[Stored data entries]
..............................
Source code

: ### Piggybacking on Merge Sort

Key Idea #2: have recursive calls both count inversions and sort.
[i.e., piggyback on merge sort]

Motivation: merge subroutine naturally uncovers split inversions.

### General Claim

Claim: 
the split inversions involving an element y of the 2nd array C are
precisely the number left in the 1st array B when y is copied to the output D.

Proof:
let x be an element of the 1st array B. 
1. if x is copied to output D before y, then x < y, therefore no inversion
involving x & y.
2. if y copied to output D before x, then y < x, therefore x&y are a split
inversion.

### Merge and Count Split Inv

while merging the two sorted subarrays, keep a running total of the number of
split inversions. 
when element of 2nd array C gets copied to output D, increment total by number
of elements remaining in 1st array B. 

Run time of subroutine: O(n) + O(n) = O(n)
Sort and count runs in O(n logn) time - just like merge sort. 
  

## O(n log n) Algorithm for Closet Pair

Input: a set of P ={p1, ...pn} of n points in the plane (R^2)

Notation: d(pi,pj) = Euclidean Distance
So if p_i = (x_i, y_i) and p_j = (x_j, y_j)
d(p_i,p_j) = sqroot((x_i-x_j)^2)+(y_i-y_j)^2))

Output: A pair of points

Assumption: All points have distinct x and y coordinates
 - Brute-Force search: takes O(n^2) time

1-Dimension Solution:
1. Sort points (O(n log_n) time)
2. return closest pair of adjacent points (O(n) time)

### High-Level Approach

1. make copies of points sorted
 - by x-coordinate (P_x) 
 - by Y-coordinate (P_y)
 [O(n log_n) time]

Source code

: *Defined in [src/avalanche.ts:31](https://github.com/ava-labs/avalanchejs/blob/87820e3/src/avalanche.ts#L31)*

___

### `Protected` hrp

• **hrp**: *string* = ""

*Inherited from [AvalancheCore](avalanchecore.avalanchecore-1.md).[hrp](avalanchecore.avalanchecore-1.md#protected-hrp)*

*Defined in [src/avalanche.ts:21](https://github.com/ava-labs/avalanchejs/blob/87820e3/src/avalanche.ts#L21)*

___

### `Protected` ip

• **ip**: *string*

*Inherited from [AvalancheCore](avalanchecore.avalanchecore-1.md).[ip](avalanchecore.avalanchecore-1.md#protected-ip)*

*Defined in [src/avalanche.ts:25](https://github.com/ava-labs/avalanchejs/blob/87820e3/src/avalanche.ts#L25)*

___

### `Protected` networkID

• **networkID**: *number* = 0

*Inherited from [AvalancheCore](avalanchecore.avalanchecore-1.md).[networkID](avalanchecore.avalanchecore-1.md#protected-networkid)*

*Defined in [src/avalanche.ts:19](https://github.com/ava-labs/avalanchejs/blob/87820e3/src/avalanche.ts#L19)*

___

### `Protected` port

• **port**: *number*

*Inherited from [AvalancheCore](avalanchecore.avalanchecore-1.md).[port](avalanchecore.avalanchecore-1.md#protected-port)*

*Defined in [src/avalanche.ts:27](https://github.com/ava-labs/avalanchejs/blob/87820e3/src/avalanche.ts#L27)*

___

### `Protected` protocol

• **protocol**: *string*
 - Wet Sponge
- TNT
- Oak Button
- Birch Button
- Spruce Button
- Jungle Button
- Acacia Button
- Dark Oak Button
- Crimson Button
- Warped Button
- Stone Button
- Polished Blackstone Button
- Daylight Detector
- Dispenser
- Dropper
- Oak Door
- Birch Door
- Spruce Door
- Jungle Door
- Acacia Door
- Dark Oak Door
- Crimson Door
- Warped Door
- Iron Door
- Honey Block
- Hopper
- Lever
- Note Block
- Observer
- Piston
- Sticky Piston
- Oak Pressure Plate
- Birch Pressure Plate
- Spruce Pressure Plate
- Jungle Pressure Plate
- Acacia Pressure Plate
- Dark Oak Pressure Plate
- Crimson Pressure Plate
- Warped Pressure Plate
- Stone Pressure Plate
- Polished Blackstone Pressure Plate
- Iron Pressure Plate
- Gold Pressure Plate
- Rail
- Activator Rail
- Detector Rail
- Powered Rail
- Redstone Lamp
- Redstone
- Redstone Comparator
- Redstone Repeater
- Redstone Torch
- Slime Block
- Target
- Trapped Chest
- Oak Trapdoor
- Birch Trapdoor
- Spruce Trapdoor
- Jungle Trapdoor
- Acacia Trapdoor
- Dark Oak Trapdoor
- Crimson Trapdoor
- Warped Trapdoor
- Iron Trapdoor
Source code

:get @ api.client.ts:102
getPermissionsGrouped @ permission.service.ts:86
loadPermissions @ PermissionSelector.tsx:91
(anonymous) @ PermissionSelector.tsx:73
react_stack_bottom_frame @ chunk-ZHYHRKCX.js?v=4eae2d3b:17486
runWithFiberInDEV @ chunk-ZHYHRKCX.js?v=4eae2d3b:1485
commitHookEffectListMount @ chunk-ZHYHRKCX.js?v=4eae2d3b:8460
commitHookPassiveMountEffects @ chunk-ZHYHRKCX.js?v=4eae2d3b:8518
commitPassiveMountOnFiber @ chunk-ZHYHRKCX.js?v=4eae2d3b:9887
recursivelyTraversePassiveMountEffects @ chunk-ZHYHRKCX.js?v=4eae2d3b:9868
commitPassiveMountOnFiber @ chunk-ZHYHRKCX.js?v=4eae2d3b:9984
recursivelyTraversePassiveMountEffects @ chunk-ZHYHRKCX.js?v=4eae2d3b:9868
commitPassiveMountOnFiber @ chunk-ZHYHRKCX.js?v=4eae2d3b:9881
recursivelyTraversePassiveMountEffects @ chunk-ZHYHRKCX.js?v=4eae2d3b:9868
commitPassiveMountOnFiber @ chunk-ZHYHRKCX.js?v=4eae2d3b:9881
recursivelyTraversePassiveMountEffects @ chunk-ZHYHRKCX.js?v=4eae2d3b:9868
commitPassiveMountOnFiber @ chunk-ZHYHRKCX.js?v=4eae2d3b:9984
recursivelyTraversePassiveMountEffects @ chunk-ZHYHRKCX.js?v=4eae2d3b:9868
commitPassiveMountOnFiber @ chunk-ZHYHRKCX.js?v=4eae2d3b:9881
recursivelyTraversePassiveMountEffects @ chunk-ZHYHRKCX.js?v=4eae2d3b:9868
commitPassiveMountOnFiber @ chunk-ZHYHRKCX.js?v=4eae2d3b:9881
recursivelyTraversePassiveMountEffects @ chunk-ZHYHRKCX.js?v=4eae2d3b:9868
..............................
What needs to be done
Each entry above is to be copied out exactly as written.

Task response
Source code

: ### Piggybacking on Merge Sort

Key Idea #2: have recursive calls both count inversions and sort.
[i.e., piggyback on merge sort]

Motivation: merge subroutine naturally uncovers split inversions.

### General Claim

Claim: 
the split inversions involving an element y of the 2nd array C are
precisely the number left in the 1st array B when y is copied to the output D.

Proof:
let x be an element of the 1st array B. 
1. if x is copied to output D before y, then x < y, therefore no inversion
involving x & y.
2. if y copied to output D before x, then y < x, therefore x&y are a split
inversion.

### Merge and Count Split Inv

while merging the two sorted subarrays, keep a running total of the number of
split inversions. 
when element of 2nd array C gets copied to output D, increment total by number
of elements remaining in 1st array B. 

Run time of subroutine: O(n) + O(n) = O(n)
Sort and count runs in O(n logn) time - just like merge sort. 
  

## O(n log n) Algorithm for Closet Pair

Input: a set of P ={p1, ...pn} of n points in the plane (R^2)

Notation: d(pi,pj) = Euclidean Distance
So if p_i = (x_i, y_i) and p_j = (x_j, y_j)
d(p_i,p_j) = sqroot((x_i-x_j)^2)+(y_i-y_j)^2))

Output: A pair of points

Assumption: All points have distinct x and y coordinates
 - Brute-Force search: takes O(n^2) time

1-Dimension Solution:
1. Sort points (O(n log_n) time)
2. return closest pair of adjacent points (O(n) time)

### High-Level Approach

1. make copies of points sorted
 - by x-coordinate (P_x) 
 - by Y-coordinate (P_y)
 [O(n log_n) time]

Source code

: *Defined in [src/avalanche.ts:31](https://github.com/ava-labs/avalanchejs/blob/87820e3/src/avalanche.ts#L31)*

___

### `Protected` hrp

• **hrp**: *string* = ""

*Inherited from [AvalancheCore](avalanchecore.avalanchecore-1.md).[hrp](avalanchecore.avalanchecore-1.md#protected-hrp)*

*Defined in [src/avalanche.ts:21](https://github.com/ava-labs/avalanchejs/blob/87820e3/src/avalanche.ts#L21)*

___

### `Protected` ip

• **ip**: *string*

*Inherited from [AvalancheCore](avalanchecore.avalanchecore-1.md).[ip](avalanchecore.avalanchecore-1.md#protected-ip)*

*Defined in [src/avalanche.ts:25](https://github.com/ava-labs/avalanchejs/blob/87820e3/src/avalanche.ts#L25)*

___

### `Protected` networkID

• **networkID**: *number* = 0

*Inherited from [AvalancheCore](avalanchecore.avalanchecore-1.md).[networkID](avalanchecore.avalanchecore-1.md#protected-networkid)*

*Defined in [src/avalanche.ts:19](https://github.com/ava-labs/avalanchejs/blob/87820e3/src/avalanche.ts#L19)*

___

### `Protected` port

• **port**: *number*

*Inherited from [AvalancheCore](avalanchecore.avalanchecore-1.md).[port](avalanchecore.avalanchecore-1.md#protected-port)*

*Defined in [src/avalanche.ts:27](https://github.com/ava-labs/avalanchejs/blob/87820e3/src/avalanche.ts#L27)*

___

### `Protected` protocol

• **protocol**: *string*
 - Wet Sponge
- TNT
- Oak Button
- Birch Button
- Spruce Button
- Jungle Button
- Acacia Button
- Dark Oak Button
- Crimson Button
- Warped Button
- Stone Button
- Polished Blackstone Button
- Daylight Detector
- Dispenser
- Dropper
- Oak Door
- Birch Door
- Spruce Door
- Jungle Door
- Acacia Door
- Dark Oak Door
- Crimson Door
- Warped Door
- Iron Door
- Honey Block
- Hopper
- Lever
- Note Block
- Observer
- Piston
- Sticky Piston
- Oak Pressure Plate
- Birch Pressure Plate
- Spruce Pressure Plate
- Jungle Pressure Plate
- Acacia Pressure Plate
- Dark Oak Pressure Plate
- Crimson Pressure Plate
- Warped Pressure Plate
- Stone Pressure Plate
- Polished Blackstone Pressure Plate
- Iron Pressure Plate
- Gold Pressure Plate
- Rail
- Activator Rail
- Detector Rail
- Powered Rail
- Redstone Lamp
- Redstone
- Redstone Comparator
- Redstone Repeater
- Redstone Torch
- Slime Block
- Target
- Trapped Chest
- Oak Trapdoor
- Birch Trapdoor
- Spruce Trapdoor
- Jungle Trapdoor
- Acacia Trapdoor
- Dark Oak Trapdoor
- Crimson Trapdoor
- Warped Trapdoor
- Iron Trapdoor
Source code

:get @ api.client.ts:102
getPermissionsGrouped @ permission.service.ts:86
loadPermissions @ PermissionSelector.tsx:91
(anonymous) @ PermissionSelector.tsx:73
react_stack_bottom_frame @ chunk-ZHYHRKCX.js?v=4eae2d3b:17486
runWithFiberInDEV @ chunk-ZHYHRKCX.js?v=4eae2d3b:1485
commitHookEffectListMount @ chunk-ZHYHRKCX.js?v=4eae2d3b:8460
commitHookPassiveMountEffects @ chunk-ZHYHRKCX.js?v=4eae2d3b:8518
commitPassiveMountOnFiber @ chunk-ZHYHRKCX.js?v=4eae2d3b:9887
recursivelyTraversePassiveMountEffects @ chunk-ZHYHRKCX.js?v=4eae2d3b:9868
commitPassiveMountOnFiber @ chunk-ZHYHRKCX.js?v=4eae2d3b:9984
recursivelyTraversePassiveMountEffects @ chunk-ZHYHRKCX.js?v=4eae2d3b:9868
commitPassiveMountOnFiber @ chunk-ZHYHRKCX.js?v=4eae2d3b:9881
recursivelyTraversePassiveMountEffects @ chunk-ZHYHRKCX.js?v=4eae2d3b:9868
commitPassiveMountOnFiber @ chunk-ZHYHRKCX.js?v=4eae2d3b:9881
recursivelyTraversePassiveMountEffects @ chunk-ZHYHRKCX.js?v=4eae2d3b:9868
commitPassiveMountOnFiber @ chunk-ZHYHRKCX.js?v=4eae2d3b:9984
recursivelyTraversePassiveMountEffects @ chunk-ZHYHRKCX.js?v=4eae2d3b:9868
commitPassiveMountOnFiber @ chunk-ZHYHRKCX.js?v=4eae2d3b:9881
recursivelyTraversePassiveMountEffects @ chunk-ZHYHRKCX.js?v=4eae2d3b:9868
commitPassiveMountOnFiber @ chunk-ZHYHRKCX.js?v=4eae2d3b:9881
recursivelyTraversePassiveMountEffects @ chunk-ZHYHRKCX.js?v=4eae2d3b:9868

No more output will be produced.